The news stopped them cold. Toya was diagnosed with Chronic Lupus, an autoimmune disease in which the immune system mistakenly attacks healthy tissue throughout the body.

And although Lupus can be moderate, Toya’s case was not. At the height of her flares, she experienced such awful pain, she could not move and she was forced to stop attending college. It got so bad, that the doctors prepared Toya and Darlene for the worst.

Darlene prayed. She dug deep for the strength to put on the brave face she knew her daughter needed.  She hid her tears and ever-present fear, refusing to let them affect her daughter’s resolve to live.

No one watching Darlene could be unmoved during this time. She plowed ahead, working full-time to cover the escalating bills, caring for her youngest at home, and spending hours on end in the hospital with Toya keeping her spirits high. Together, Darlene and Toya were cracking jokes to make her doctors and nurses laugh!

The resolution of these women inspired Toya’s medical team to work their hardest to help Toya fight back from the brink. And together they did. Toya beat the worst of her Lupus. Her platelet count rose, her pain began to ease, and she was emitted from the hospital.

Now, 15 years later, Toya holds her Masters of Business Administration and Health Management and is working to start her own organization to help individuals with Lupus, and their families, fight the disease, just as she and her mother and her sister have done. And she is a mother to young Wesley, a boy that the women describe as a “miracle.”

Toya still lives with Lupus – and she always will. She has flare-ups and she faces the threat of the disease worsening again at any moment. And this is why Darlene applied to become a Habitat Chicago homeowner.

“I am building and buying this home for my grandbaby, for Wesley, who will be living in the new home with me. I’m so happy to give him his own room, to give him the space he needs to be the bold kid that he is. We can play in the backyard.

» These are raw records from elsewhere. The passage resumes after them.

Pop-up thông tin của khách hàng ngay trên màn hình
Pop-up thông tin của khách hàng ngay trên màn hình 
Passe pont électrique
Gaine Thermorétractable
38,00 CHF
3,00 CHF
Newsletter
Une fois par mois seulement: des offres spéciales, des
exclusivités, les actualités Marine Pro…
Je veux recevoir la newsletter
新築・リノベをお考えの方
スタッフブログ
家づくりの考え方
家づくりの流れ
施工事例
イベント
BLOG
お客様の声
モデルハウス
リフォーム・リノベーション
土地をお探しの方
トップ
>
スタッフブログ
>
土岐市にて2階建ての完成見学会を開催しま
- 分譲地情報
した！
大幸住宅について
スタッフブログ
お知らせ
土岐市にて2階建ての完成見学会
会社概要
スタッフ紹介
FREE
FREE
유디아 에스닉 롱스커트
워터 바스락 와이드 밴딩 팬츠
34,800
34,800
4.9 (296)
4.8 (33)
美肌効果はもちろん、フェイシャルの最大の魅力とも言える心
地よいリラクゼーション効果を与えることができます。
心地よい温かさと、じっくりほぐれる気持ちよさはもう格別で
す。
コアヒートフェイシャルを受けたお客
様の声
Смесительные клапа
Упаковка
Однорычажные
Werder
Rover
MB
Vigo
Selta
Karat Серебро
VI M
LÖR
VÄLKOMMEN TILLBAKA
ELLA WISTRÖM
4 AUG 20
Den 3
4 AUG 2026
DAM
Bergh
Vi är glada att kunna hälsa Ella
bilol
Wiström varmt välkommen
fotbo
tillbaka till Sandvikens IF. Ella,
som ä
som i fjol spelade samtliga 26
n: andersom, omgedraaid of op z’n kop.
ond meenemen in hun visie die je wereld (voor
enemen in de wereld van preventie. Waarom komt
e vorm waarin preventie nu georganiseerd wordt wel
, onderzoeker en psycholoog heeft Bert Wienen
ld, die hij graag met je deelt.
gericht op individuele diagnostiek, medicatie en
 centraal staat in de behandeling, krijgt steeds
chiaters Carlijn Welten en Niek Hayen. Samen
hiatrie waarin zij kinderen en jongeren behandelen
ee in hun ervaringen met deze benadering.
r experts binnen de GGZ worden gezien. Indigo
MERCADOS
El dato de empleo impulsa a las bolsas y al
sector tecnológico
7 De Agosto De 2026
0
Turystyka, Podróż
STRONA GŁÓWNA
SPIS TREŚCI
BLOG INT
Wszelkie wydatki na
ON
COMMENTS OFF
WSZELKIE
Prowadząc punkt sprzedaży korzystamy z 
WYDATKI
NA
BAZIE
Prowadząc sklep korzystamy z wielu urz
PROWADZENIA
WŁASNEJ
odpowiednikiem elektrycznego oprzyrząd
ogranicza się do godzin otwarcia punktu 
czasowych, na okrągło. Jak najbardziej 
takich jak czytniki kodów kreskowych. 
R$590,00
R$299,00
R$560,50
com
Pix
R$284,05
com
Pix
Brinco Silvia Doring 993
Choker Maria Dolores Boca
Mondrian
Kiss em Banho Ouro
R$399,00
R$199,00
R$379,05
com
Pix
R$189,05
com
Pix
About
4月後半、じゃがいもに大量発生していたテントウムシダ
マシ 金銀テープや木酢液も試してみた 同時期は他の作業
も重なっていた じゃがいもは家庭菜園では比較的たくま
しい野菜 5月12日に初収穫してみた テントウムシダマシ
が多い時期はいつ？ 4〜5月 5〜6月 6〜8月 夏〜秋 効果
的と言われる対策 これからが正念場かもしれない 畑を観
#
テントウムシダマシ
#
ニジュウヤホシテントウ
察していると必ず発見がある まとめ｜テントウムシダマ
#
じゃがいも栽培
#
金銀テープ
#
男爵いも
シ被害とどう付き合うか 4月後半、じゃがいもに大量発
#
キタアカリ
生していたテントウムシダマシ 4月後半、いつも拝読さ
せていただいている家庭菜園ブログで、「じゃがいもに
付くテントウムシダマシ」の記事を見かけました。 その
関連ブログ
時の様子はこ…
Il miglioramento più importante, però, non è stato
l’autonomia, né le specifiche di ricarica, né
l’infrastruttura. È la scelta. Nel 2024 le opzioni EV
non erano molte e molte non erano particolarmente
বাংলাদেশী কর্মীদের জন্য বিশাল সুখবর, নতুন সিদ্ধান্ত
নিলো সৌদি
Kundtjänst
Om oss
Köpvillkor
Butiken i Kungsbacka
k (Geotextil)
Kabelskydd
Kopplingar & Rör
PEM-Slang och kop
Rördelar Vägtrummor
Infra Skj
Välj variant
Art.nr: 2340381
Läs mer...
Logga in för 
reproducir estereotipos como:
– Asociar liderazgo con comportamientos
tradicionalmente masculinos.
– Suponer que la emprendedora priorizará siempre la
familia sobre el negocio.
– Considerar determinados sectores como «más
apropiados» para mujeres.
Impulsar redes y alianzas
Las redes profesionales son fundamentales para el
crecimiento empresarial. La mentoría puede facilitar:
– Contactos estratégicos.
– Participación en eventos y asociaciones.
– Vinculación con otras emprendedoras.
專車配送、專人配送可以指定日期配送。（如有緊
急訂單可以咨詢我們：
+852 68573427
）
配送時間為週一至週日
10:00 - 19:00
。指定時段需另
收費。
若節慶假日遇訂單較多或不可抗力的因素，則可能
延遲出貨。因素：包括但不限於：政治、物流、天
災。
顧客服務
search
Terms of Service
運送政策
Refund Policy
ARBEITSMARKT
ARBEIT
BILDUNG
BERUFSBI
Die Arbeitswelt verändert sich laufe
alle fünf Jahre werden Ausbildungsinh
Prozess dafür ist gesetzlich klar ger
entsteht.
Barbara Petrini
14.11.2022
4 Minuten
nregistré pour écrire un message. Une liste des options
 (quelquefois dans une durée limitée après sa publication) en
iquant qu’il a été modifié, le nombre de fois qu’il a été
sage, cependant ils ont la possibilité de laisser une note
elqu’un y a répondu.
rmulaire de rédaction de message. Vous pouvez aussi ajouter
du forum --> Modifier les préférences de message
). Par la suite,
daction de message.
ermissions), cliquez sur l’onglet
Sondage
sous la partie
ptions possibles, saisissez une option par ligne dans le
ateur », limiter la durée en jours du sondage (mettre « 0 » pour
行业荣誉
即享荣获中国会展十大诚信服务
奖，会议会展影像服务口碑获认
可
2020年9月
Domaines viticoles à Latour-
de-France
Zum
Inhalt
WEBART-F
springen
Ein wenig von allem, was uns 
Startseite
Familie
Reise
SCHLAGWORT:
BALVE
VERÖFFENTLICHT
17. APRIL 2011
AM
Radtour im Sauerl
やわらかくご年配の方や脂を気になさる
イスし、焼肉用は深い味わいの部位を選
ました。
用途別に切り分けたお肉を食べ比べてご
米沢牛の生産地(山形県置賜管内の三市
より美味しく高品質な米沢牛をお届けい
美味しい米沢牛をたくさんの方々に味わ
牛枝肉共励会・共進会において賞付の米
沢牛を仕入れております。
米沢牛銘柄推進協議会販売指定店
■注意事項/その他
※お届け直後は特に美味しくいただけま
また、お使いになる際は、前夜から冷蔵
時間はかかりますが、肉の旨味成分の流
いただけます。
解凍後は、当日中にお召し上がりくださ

I can barbeque in the summertime… And I am doing this for Toya, so that if the Lupus ever gets that bad again, Toya will have a comfortable place to go. We’ll have the space where I can watch her and take care of her. I can’t believe this peace - it’s a great feeling. Owning my own home means so much to me. We’ve worked hard to get to this point. We’ve come so far.”

They’ve come so far, they’ve overcome so much– and that journey is one that has inspired, in part, Darlene’s youngest daughter, Shuanta, who has also decided to purchase a Habitat Chicago home. When Darlene talks about having Shuanta and Shuanta’s three boys right next door, she simply beams (and she reflects upon how much more of a handful her four grandsons are than her two daughters were…)

Darlene is overjoyed that that her home will be funded and built during Women Build. Last year, she was so moved by the camaraderie of “all the powerful ladies out there building” that she, Toya and Shuanta ended up volunteering more days than they had intended – they just couldn’t stay away.

Darlene wants her family’s story to be known. She wants it to inspire others who are going through similar experiences and let them know that they can do this. And she is proud for it to represent the stories of hundreds of thousands of women who are climbing mountains to build and maintain safe, decent places for their families to live, because as Darlene says, “I deserve this. You deserve this. All us women deserve this.”